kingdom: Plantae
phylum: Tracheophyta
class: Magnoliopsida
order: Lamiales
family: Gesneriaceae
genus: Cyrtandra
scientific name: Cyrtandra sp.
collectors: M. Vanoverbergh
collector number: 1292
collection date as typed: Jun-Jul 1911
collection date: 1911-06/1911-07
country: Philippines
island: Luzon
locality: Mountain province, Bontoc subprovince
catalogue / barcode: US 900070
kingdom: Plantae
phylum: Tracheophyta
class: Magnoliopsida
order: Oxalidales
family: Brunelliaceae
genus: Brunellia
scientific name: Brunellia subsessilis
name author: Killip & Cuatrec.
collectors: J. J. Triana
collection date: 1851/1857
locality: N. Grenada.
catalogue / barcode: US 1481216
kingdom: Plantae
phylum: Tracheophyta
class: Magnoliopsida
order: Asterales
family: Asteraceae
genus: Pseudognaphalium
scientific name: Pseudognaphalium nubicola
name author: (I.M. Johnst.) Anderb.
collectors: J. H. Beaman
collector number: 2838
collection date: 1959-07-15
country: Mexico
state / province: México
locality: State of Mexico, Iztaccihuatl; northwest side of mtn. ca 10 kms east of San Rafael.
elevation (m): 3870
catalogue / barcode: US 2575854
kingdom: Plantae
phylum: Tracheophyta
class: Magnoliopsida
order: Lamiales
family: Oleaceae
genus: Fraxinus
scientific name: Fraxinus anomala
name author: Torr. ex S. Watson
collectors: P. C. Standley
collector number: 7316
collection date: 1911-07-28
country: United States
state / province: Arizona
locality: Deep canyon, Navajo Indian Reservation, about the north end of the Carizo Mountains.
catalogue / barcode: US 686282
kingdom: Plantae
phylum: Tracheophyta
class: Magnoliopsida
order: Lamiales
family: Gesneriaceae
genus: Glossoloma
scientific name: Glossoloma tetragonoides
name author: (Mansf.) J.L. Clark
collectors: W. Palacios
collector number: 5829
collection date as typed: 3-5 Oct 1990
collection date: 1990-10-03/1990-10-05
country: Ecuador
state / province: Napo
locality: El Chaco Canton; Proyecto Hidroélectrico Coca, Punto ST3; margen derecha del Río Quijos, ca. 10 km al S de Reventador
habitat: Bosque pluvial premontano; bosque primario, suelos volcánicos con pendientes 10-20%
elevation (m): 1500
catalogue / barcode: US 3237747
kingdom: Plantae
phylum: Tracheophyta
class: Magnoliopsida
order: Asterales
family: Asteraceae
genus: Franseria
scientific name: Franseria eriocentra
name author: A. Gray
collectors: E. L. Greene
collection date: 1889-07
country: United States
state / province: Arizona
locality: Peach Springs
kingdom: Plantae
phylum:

· · · ·

# What the exercise asks
Please output the lines of the data above, from the line holding "country: Philippines" through the line holding "collectors: E. L. Greene", inclusive, reproducing each one verbatim and nothing else.

# The solution
country: Philippines
island: Luzon
locality: Mountain province, Bontoc subprovince
catalogue / barcode: US 900070
kingdom: Plantae
phylum: Tracheophyta
class: Magnoliopsida
order: Oxalidales
family: Brunelliaceae
genus: Brunellia
scientific name: Brunellia subsessilis
name author: Killip & Cuatrec.
collectors: J. J. Triana
collection date: 1851/1857
locality: N. Grenada.
catalogue / barcode: US 1481216
kingdom: Plantae
phylum: Tracheophyta
class: Magnoliopsida
order: Asterales
family: Asteraceae
genus: Pseudognaphalium
scientific name: Pseudognaphalium nubicola
name author: (I.M. Johnst.) Anderb.
collectors: J. H. Beaman
collector number: 2838
collection date: 1959-07-15
country: Mexico
state / province: México
locality: State of Mexico, Iztaccihuatl; northwest side of mtn. ca 10 kms east of San Rafael.
elevation (m): 3870
catalogue / barcode: US 2575854
kingdom: Plantae
phylum: Tracheophyta
class: Magnoliopsida
order: Lamiales
family: Oleaceae
genus: Fraxinus
scientific name: Fraxinus anomala
name author: Torr. ex S. Watson
collectors: P. C. Standley
collector number: 7316
collection date: 1911-07-28
country: United States
state / province: Arizona
locality: Deep canyon, Navajo Indian Reservation, about the north end of the Carizo Mountains.
catalogue / barcode: US 686282
kingdom: Plantae
phylum: Tracheophyta
class: Magnoliopsida
order: Lamiales
family: Gesneriaceae
genus: Glossoloma
scientific name: Glossoloma tetragonoides
name author: (Mansf.) J.L. Clark
collectors: W. Palacios
collector number: 5829
collection date as typed: 3-5 Oct 1990
collection date: 1990-10-03/1990-10-05
country: Ecuador
state / province: Napo
locality: El Chaco Canton; Proyecto Hidroélectrico Coca, Punto ST3; margen derecha del Río Quijos, ca. 10 km al S de Reventador
habitat: Bosque pluvial premontano; bosque primario, suelos volcánicos con pendientes 10-20%
elevation (m): 1500
catalogue / barcode: US 3237747
kingdom: Plantae
phylum: Tracheophyta
class: Magnoliopsida
order: Asterales
family: Asteraceae
genus: Franseria
scientific name: Franseria eriocentra
name author: A. Gray
collectors: E. L. Greene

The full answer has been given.